● **Teks Sumber**:
****

Penelitian menunjukkan bahwa konvergensi kondisional telah diidentifikasi.
Investasi dalam aktiva tetap, pengeluaran pemerintah untuk pendidikan,
kesehatan dan pembangunan infrastruktur memiliki efek positif pada konvergensi
regional pembangunan.
2.2.8 Penelitian
Sorin Grigoras (2015)
Meningkatkan standar hidup rakyat adalah salah satu tujuan utama dari setiap sistem ekonomi. Saat ini ekonomi berdasarkan kepemilikan pribadi, berlaku di seluruh dunia, namun sektor publik menjadi lebih berpengaruh karena kelangkaan sumber daya publik. Peningkatan pengeluaran pemerintah, cara pembagian dan korelasi pembangunan ekonomi mampu membuat perbedaan antara negara-negara yang memiliki karakteristik serupa dan potensi. Tulisan ini bertujuan untuk mengidentifikasi relevansi antara belanja pemerintah dan kinerja ekonomi, oleh negara maju dan berkembang. Hal ini tergantung pada beberapa variabel seperti kendala anggaran atau sifat beban masyarakat. Penelitian ini untuk memeriksa konvergensi dalam hal kecepatan, waktu dan kontribusi sektor publik, untuk menguraikan beberapa harapan masa depan yang realistis mengenai perbaikan kondisi ekonomi secara keseluruhan. Penelitian ini menghasilkan temuan bahwa antara belanja pemerintah dan kinerja ekonomi mempunyai hubungan berbanding lurus, elastisitas unitari, dan korelasi yang kuat.
Oleh sebab itu, untuk mengurangi kesenjangan dan mencapai konvergensi melibatkan pengambilan keputusan (pemerintah) yang kompeten. Hal ini dimaksudkan untuk bertindak terhadap penghapusan sektor publik yang tidak efisien dan membuat lebih efisien dengan memindahkan ke sektor swasta, mendorong pengembangan sektor swasta, difokuskan pada peningkatan investasi, lokal dan asing pada jangka panjang, memastikan keseimbangan antara masing-masing sektor kegiatan ekonomi, mendorong proses-proses operasional yang menciptakan nilai, serta memastikan bahwa kerangka hukum dalam kegiatan ekonomi.

****

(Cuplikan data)

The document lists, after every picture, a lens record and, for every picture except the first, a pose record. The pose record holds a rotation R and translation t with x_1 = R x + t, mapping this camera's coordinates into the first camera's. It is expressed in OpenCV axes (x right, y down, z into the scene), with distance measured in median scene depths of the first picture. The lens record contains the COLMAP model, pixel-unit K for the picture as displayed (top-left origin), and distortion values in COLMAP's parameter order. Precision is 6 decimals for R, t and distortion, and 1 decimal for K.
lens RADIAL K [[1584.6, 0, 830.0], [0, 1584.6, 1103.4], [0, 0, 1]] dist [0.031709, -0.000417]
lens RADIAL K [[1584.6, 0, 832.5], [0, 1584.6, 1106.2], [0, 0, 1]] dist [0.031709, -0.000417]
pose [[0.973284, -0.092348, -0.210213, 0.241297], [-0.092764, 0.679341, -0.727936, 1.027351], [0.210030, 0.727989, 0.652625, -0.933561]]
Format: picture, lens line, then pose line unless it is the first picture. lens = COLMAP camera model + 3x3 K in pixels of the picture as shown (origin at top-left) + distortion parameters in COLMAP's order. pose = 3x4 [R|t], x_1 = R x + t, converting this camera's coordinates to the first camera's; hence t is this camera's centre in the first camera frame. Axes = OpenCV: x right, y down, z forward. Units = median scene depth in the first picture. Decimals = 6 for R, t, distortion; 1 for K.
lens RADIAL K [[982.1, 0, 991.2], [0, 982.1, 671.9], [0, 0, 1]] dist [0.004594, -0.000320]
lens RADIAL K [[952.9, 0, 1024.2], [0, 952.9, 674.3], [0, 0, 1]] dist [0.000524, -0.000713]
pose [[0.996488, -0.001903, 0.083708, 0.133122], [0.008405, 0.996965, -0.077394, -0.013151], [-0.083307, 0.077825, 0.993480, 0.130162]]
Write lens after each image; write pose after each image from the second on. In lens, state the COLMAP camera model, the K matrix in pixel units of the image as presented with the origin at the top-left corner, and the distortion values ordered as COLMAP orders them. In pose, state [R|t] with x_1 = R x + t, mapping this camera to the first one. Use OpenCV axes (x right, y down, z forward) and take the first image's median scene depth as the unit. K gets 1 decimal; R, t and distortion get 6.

****

● **Tugas yang Dikerjakan**:
a. Terjemahkan kalimat dari teks sumber berikut ke dalam bahasa Inggris: "Meningkatkan standar hidup rakyat adalah salah satu tujuan utama dari setiap sistem ekonomi."
b. Jelaskan berdasarkan teks sumber mengapa sektor publik menjadi lebih berpengaruh.

● **Hasil per Tugas**:
a. Improving people's living standards is one of the main goals of every economic system.

b. Sektor publik menjadi lebih berpengaruh karena sumber daya publik langka. Hal ini terjadi meskipun ekonomi yang berlaku di seluruh dunia saat ini berdasarkan kepemilikan pribadi.